Politische Zensur, die Verfolgung und Vertreibung oder gar das spurlose „Verschwinden“ kritischer oder andersdenkender Schriftsteller sind nicht ein überkommenes historisches Phänomen, sondern ein aktuelles Problem. Allein im letzten Jahr meldete das P.

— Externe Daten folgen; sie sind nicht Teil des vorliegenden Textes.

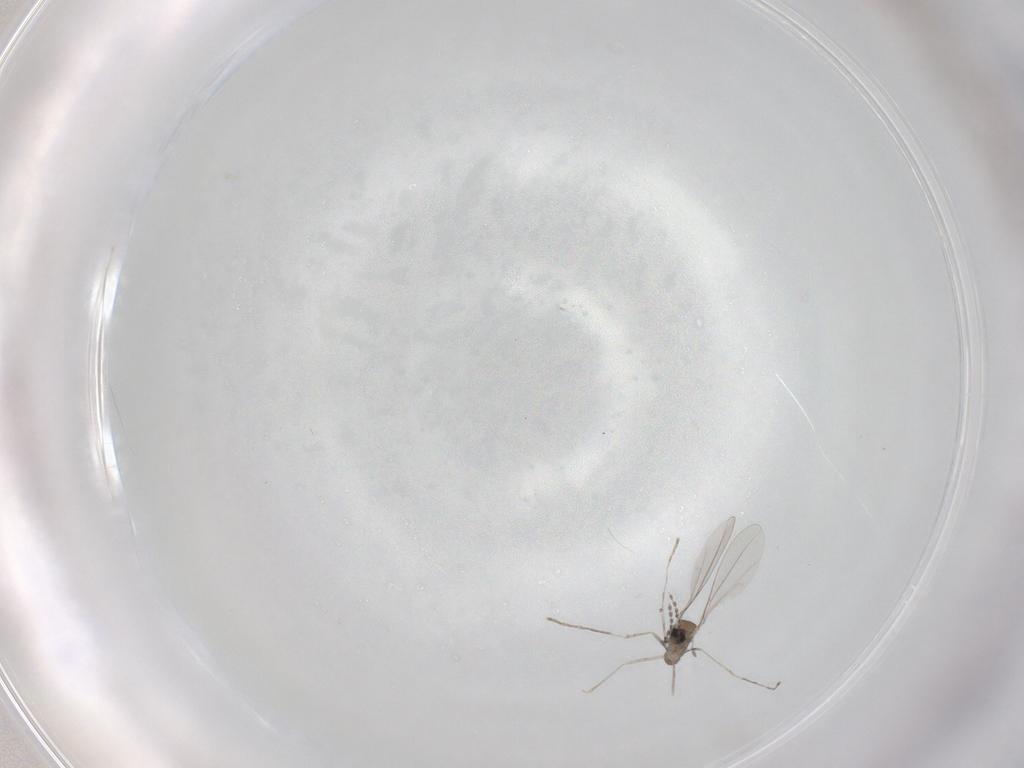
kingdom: Animalia
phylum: Arthropoda
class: Insecta
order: Diptera
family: Cecidomyiidae
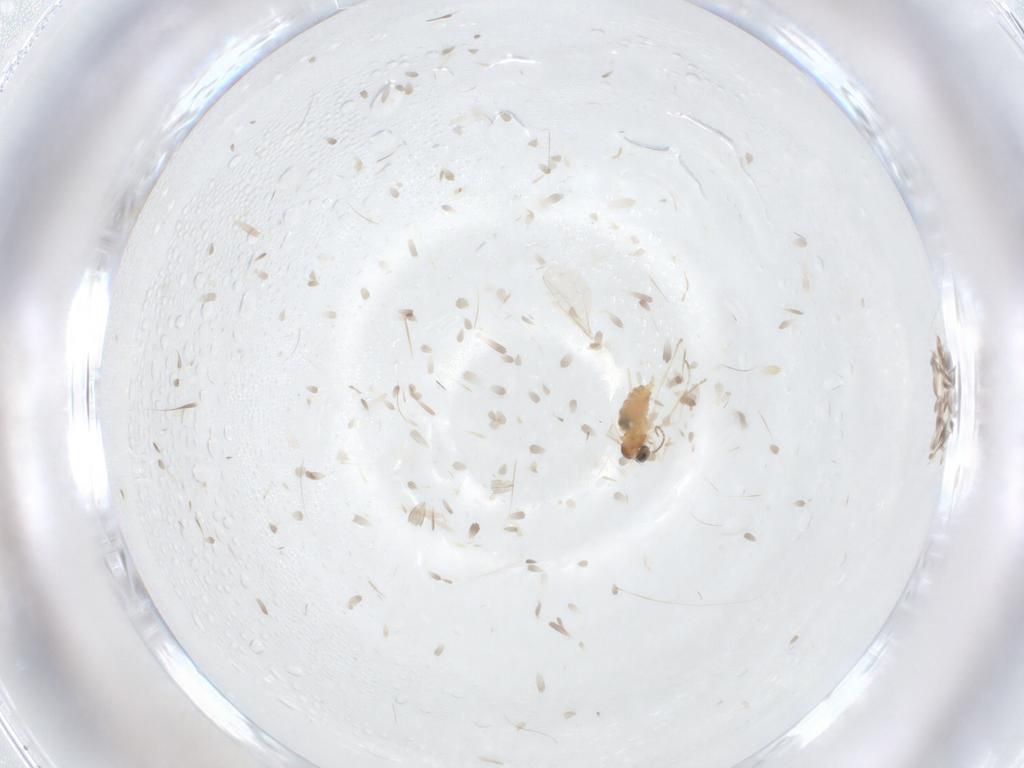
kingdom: Animalia
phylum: Arthropoda
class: Insecta
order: Diptera
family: Cecidomyiidae
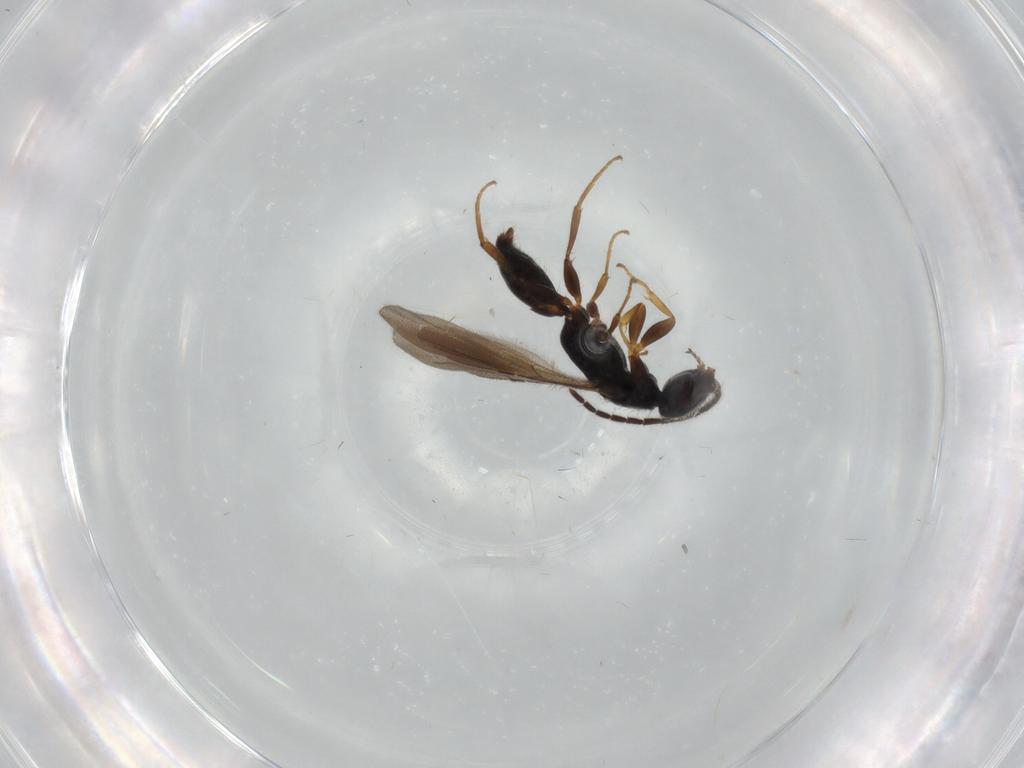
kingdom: Animalia
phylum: Arthropoda
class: Insecta
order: Hymenoptera
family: Bethylidae
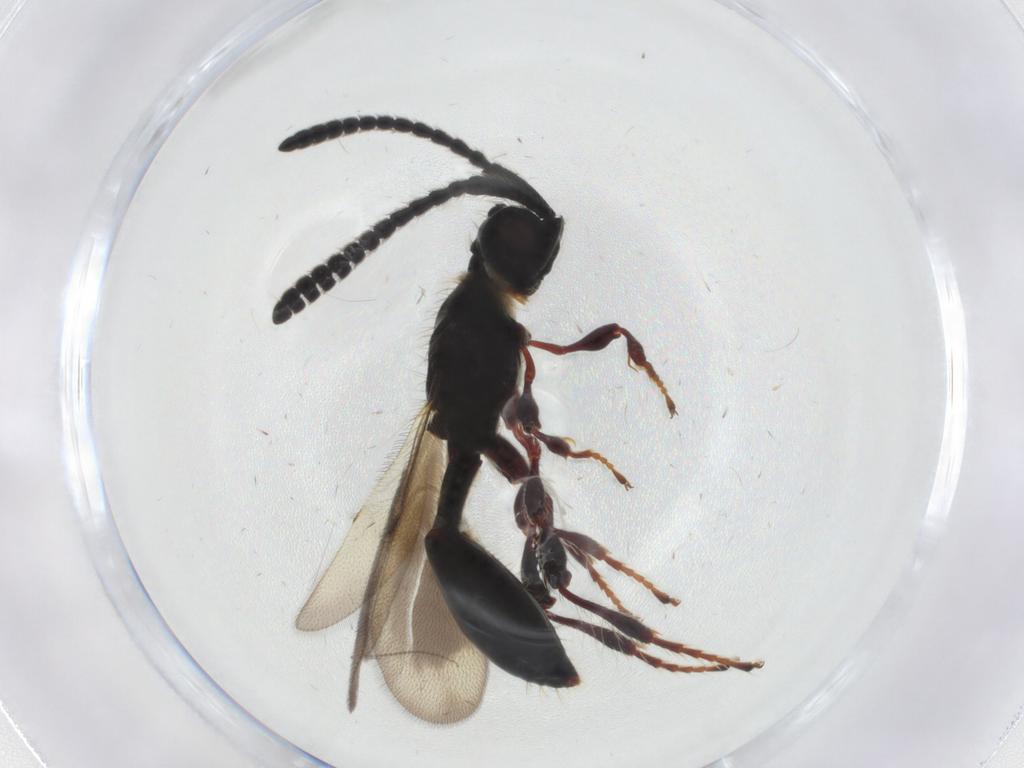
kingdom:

Politische Zensur, die Verfolgung und Vertreibung oder gar das spurlose „Verschwinden“ kritischer oder andersdenkender Schriftsteller sind nicht ein überkommenes historisches Phänomen, sondern ein aktuelles Problem. Allein im letzten Jahr meldete das P.E.N-Zentrum 1153 Fälle von Repression gegen missliebige Autoren. Daran erinnerte Bundespräsident Johannes Rau bei einer Gedenkveranstaltung aus Anlass des 70. Jahrestages der Bücherverbrennung, zu der unter anderen das P.E.N-Zentrum Deutschland und der Börsenverein des Deutschen Buchhandels in der Akademie der Künste geladen hatten. Die „Mahnung dieses Tages“ sei, dass das Recht auf Meinungsfreiheit, das in der Menschenrechtserklärung festgeschrieben ist, in Europa und überall in der Welt zur Geltung kommen müsse. Es sei erschreckend, dass „die Verfolgung von Schriftstellern nach dem 11. September 2001 weltweit zugenommen hat.“ „Auch im Kampf gegen den Terrorismus sind nicht alle Mittel erlaubt“, mahnte Rau.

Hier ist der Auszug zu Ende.